Today, we were all smiles. We were going to be home before dark! Our beloved pets were waiting to be petted. Our own comfy beds were calling. Our own familiar surroundings beckoned us back towards home.

But first, eight hours or so of highway driving, including the infamous Pennsylvania Turnpike. The first couple of hours in Ohio just looked like home to me. No matter that I have now lived in the DC area about two decades, the rolling hills of Ohio are still what come to mind when I think of “home.”

And yet, to get to our own homes, we had to skip going back through Columbus to stay at Mom’s house again. I knew Mom would be disappointed, but I also knew she would understand. I tried to salve my conscience that I would be seeing her at the beach in a week, but I still felt stabs of unworthy daughter guilt and the thought that what's a child to do, even an adult child, but disappoint her mother?

We hadn’t been hot and sweaty for weeks, but Michigan and Ohio brought heat. We rolled up jackets and packed them away. We guzzled water at every stop. But the day was truly beautiful, as was the ride. We hit the Beltway around DC, and traffic thickened. It didn’t matter, because we were an hour from home! As we rounded the Beltway, we saw thick, gray clouds on the horizon, and we headed right into them.

At the last gas stop, we said our goodbyes to K and S in advance. Once L and I got to our exit, we would peel off while S and K continued to their exit. But as we approached our exit, L and I talked helmet-to-helmet that it just didn’t seem right to cap off an 8,000 mile trip with a disinterested wave of “See ya later.” We decided to ride with them to their house, give them a proper hug and goodbye, then head the last few miles for our home.

We had been staring at the gray clouds for so long that we had convinced ourselves they were impotent. Nothing could stand in the way of these four intrepid travelers! And just after we passed the last possible moment to exit to our house and away from the clouds, those clouds burst. With a vengeance. On a stretch of Beltway called “The Mixing Bowl” where it would be suicidal to try to pull off onto a shoulder and don rain gear. Where the rain pelted down so hard and so quickly that it would be useless to try to pull off and don rain gear as our clothing was no longer dry enough to even try to protect. We were drenched in moments. Saturated. Sodden. And laughing at the absurdity of it all. Ten more minutes and S and K could have been home dry. Fifteen more minutes, and L and I could have made it as well. But no, first one last cosmic joke.
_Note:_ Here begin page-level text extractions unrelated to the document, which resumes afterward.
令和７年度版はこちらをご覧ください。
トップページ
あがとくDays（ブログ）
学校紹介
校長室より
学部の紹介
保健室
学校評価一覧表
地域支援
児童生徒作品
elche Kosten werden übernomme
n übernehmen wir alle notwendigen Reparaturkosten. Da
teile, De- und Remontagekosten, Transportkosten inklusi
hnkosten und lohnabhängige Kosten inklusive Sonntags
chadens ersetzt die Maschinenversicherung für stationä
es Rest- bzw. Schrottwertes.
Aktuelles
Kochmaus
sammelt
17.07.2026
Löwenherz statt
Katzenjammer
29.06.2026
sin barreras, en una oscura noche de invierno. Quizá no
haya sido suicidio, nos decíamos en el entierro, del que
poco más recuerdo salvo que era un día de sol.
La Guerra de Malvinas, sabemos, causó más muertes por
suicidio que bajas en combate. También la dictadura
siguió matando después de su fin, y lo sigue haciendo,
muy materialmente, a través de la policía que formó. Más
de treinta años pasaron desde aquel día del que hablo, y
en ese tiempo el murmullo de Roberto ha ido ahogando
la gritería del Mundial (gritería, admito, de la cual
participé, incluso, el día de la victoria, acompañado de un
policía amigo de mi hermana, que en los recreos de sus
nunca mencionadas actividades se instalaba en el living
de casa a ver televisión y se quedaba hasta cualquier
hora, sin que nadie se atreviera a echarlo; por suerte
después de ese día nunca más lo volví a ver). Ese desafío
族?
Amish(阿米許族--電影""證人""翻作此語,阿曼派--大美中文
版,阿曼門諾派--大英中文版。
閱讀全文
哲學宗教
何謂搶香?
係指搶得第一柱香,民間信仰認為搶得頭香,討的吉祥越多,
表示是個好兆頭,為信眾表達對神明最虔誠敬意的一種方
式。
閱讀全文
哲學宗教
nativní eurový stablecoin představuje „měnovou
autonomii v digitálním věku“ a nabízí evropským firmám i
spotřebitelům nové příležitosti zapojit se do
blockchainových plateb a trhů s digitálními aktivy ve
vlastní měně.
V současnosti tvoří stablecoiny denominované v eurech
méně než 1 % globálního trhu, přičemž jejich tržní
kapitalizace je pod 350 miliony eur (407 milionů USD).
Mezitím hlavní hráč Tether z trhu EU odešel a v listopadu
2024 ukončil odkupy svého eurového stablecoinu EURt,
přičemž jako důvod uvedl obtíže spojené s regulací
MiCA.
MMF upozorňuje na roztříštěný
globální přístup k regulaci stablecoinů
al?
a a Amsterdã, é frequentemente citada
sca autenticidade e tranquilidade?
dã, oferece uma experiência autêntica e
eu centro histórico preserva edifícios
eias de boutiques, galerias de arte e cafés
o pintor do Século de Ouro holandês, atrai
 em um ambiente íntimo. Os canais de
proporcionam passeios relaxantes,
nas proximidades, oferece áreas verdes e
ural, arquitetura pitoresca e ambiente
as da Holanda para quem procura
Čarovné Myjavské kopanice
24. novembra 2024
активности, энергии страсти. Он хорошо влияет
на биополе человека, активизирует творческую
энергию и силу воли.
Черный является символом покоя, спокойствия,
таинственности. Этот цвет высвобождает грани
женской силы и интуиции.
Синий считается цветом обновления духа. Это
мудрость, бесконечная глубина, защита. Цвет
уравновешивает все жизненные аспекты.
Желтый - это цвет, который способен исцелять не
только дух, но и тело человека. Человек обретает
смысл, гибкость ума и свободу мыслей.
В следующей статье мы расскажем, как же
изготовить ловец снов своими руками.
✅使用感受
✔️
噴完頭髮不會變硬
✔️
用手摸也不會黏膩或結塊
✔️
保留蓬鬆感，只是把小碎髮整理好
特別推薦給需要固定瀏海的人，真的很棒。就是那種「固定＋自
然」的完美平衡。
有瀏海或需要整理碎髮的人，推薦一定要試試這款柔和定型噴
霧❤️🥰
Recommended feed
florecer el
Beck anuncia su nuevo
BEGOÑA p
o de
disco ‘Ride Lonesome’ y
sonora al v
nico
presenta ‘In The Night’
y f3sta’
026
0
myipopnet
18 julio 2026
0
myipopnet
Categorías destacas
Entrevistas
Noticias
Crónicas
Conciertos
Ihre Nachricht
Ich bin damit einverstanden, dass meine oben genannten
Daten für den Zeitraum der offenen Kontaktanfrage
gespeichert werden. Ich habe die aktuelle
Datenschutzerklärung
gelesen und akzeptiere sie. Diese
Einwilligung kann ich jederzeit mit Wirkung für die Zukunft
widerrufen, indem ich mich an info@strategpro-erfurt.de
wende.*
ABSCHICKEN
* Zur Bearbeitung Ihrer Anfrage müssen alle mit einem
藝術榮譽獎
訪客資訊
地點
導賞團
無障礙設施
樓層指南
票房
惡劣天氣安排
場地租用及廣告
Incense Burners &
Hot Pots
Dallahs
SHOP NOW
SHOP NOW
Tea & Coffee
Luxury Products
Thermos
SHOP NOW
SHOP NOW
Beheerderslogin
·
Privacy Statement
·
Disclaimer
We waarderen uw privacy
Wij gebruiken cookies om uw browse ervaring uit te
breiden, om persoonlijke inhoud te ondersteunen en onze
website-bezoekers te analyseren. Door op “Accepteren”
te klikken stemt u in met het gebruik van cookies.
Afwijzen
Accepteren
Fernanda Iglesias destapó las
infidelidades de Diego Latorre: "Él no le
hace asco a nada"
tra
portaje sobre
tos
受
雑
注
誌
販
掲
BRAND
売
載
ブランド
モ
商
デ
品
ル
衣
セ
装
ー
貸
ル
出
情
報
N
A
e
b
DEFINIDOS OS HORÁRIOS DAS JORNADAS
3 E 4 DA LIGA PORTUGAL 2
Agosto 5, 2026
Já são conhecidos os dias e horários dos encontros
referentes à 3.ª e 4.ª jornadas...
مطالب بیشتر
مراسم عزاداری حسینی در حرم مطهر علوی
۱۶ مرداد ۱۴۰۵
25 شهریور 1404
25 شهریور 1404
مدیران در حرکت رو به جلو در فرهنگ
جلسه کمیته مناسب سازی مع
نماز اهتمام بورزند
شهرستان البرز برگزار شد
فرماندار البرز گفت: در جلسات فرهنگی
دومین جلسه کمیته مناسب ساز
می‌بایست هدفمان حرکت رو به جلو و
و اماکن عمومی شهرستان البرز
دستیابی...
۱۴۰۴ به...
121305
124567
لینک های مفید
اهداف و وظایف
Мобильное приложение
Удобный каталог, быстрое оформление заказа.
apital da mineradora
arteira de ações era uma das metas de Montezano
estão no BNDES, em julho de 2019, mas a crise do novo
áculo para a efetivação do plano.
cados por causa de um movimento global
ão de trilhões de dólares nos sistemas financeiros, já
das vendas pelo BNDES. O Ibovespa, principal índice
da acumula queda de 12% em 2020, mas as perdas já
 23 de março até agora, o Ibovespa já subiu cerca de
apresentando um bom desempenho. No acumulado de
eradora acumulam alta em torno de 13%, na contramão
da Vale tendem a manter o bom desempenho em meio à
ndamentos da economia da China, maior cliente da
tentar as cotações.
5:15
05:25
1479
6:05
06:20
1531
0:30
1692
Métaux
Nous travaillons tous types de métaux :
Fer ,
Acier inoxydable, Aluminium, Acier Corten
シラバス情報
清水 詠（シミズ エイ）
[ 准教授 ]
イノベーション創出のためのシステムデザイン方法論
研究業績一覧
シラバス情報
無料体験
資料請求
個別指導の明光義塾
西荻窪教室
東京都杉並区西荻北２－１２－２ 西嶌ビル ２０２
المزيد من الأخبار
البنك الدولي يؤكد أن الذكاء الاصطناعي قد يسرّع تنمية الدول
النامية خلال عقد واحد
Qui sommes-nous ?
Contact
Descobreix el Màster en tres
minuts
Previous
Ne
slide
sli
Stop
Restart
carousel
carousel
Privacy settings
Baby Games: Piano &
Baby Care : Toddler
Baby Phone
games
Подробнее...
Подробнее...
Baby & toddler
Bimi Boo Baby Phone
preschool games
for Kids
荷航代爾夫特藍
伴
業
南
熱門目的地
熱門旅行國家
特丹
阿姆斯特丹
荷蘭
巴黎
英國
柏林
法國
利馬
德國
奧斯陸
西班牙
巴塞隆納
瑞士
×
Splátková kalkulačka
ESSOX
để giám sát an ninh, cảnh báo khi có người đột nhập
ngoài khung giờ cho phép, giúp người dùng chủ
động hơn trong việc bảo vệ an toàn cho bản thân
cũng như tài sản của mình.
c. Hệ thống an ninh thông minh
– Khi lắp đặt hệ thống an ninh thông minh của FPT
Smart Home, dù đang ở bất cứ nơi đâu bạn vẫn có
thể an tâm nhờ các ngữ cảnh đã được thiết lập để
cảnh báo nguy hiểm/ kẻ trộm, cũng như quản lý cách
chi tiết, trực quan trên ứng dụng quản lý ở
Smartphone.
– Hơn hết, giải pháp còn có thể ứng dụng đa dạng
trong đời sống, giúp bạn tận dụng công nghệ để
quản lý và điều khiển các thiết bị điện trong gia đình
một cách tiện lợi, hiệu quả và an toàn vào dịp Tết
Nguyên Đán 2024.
In the end, we waved goodbye anyway as we parted at a stop light. There was obviously not going to be a leisurely goodbye in their driveway with this rain. L and I headed to our own home, L leading. Two miles left to our own driveway, and l drove through a huge standing puddle of water in the road. She watched in her mirror as she saw a huge plume of water stream off the back wheels of the trailer, arc majestically in the air, and crash right into my face. We laughed so hard that we almost ran off the road.

Daily Recap: 480 miles, States: Return through OH, PA, MD, and PA

Total trip recap: 7,784 miles, or 338 miles/day average. A few hundred photos. About 144 freezer bag meals. Can’t even imagine how many ounces of Gatorade. About 65 gas stops. One lost retainer. One back broken, then repaired. 5 oil and/or repair stops. Amazing wildlife viewed. Postcard quality scenery seen. Countless laughs enjoyed. And friends for life. Priceless.